-- Opening Marker --
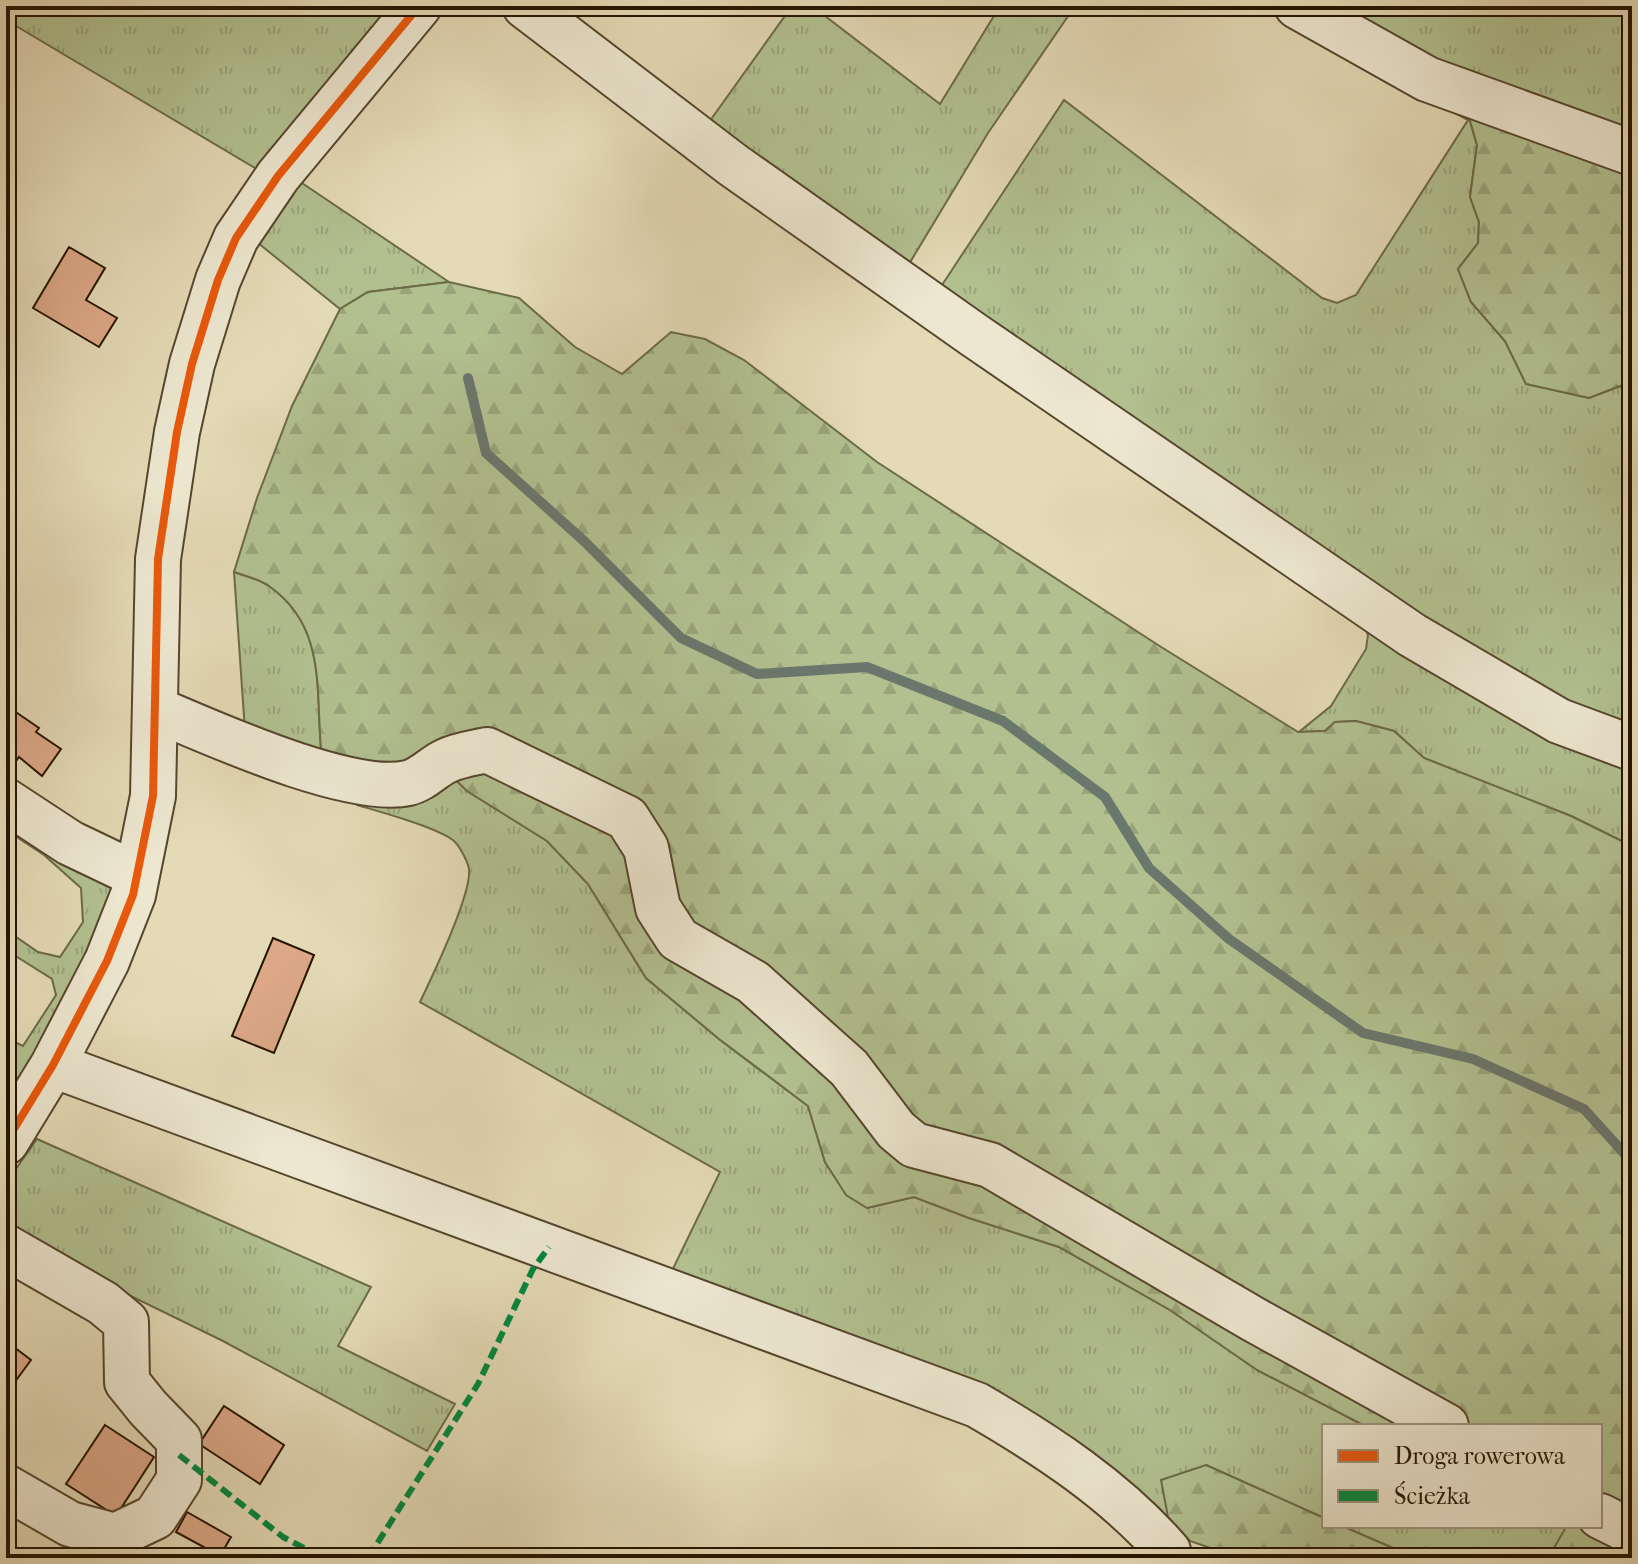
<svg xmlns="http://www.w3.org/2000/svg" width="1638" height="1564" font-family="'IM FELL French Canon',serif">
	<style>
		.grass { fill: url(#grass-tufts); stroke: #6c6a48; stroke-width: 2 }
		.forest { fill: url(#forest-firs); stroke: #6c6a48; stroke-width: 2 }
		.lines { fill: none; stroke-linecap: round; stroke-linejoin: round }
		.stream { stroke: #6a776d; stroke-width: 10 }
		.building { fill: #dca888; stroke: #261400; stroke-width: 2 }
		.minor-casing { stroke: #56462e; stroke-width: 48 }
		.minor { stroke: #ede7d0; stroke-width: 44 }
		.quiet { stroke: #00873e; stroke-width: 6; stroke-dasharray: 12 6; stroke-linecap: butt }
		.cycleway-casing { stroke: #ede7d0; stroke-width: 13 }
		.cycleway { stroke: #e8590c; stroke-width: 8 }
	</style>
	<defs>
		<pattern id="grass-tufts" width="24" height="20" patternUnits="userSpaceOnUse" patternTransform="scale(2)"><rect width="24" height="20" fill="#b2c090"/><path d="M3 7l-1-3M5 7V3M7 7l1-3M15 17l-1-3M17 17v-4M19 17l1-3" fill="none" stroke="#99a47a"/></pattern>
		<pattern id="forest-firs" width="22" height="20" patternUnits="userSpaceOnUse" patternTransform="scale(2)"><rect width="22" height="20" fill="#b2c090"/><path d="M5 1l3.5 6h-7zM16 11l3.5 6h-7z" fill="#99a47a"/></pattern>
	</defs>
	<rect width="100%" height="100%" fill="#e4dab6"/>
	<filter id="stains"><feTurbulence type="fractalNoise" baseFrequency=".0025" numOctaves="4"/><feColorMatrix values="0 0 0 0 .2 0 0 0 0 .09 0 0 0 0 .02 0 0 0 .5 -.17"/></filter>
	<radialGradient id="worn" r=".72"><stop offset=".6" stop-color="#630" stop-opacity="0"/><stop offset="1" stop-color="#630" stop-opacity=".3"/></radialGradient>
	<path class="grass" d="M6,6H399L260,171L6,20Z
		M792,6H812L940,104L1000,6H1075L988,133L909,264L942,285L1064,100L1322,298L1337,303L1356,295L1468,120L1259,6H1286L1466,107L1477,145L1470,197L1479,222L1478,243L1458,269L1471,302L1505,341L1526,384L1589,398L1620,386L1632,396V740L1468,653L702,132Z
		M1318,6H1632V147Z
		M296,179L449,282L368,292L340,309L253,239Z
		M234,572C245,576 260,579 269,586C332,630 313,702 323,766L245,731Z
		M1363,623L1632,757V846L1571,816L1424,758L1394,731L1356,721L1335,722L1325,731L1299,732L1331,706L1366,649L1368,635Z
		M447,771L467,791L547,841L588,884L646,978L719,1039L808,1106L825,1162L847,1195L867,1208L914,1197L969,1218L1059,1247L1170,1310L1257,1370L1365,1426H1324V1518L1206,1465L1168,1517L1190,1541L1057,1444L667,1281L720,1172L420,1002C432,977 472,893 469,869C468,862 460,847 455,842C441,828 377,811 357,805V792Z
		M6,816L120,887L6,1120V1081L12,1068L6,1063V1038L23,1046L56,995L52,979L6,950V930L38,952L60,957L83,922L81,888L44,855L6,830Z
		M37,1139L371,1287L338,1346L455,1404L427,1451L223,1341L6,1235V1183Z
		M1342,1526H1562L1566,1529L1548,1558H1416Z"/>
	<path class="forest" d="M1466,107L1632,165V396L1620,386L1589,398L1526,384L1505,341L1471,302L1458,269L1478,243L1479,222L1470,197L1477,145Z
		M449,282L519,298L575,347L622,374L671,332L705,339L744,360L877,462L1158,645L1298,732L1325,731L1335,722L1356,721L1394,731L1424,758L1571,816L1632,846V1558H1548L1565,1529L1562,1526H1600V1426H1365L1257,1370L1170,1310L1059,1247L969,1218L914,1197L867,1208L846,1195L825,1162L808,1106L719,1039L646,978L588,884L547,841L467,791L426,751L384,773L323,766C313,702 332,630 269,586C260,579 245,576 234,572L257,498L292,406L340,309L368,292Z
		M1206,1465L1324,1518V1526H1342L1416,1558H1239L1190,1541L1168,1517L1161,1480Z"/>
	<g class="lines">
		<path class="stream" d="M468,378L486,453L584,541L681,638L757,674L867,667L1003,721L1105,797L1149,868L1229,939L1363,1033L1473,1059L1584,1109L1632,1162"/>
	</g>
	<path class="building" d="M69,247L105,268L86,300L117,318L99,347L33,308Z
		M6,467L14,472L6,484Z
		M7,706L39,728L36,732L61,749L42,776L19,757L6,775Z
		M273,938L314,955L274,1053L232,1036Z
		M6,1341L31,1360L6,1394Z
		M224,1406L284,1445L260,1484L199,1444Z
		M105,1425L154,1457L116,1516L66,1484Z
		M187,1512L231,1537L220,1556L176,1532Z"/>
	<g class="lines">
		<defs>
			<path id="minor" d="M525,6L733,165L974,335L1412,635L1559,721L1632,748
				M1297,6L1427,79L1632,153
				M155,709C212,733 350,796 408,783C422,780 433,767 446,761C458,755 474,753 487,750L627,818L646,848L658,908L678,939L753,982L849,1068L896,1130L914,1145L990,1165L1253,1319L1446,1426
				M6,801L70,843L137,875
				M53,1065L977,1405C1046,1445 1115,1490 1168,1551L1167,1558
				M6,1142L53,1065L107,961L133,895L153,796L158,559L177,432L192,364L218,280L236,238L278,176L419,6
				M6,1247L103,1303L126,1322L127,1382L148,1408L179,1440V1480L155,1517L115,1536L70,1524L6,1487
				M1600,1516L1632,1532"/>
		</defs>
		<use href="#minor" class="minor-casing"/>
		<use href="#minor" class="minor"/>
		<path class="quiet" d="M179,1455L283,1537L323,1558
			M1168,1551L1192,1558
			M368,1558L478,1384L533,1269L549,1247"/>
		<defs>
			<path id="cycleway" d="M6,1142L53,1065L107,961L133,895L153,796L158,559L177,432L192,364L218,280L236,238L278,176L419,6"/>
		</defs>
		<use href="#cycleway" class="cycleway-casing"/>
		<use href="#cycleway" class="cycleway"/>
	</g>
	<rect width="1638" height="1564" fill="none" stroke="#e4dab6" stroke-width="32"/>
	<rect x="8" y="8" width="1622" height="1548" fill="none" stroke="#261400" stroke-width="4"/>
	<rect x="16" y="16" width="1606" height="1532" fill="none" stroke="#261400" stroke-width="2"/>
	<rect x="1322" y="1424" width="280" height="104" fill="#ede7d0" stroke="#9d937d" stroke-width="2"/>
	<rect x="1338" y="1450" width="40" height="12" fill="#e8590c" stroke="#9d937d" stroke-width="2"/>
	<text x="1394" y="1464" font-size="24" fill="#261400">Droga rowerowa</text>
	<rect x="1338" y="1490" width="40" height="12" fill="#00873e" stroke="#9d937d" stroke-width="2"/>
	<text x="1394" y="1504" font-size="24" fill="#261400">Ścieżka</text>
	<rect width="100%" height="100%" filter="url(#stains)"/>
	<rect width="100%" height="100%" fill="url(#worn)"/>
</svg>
-- Closing Marker --
Goal of the exercise: In the records above, find each line with the word "worn" and copy it out.

Solution to the exercise:
	<radialGradient id="worn" r=".72"><stop offset=".6" stop-color="#630" stop-opacity="0"/><stop offset="1" stop-color="#630" stop-opacity=".3"/></radialGradient>
	<rect width="100%" height="100%" fill="url(#worn)"/>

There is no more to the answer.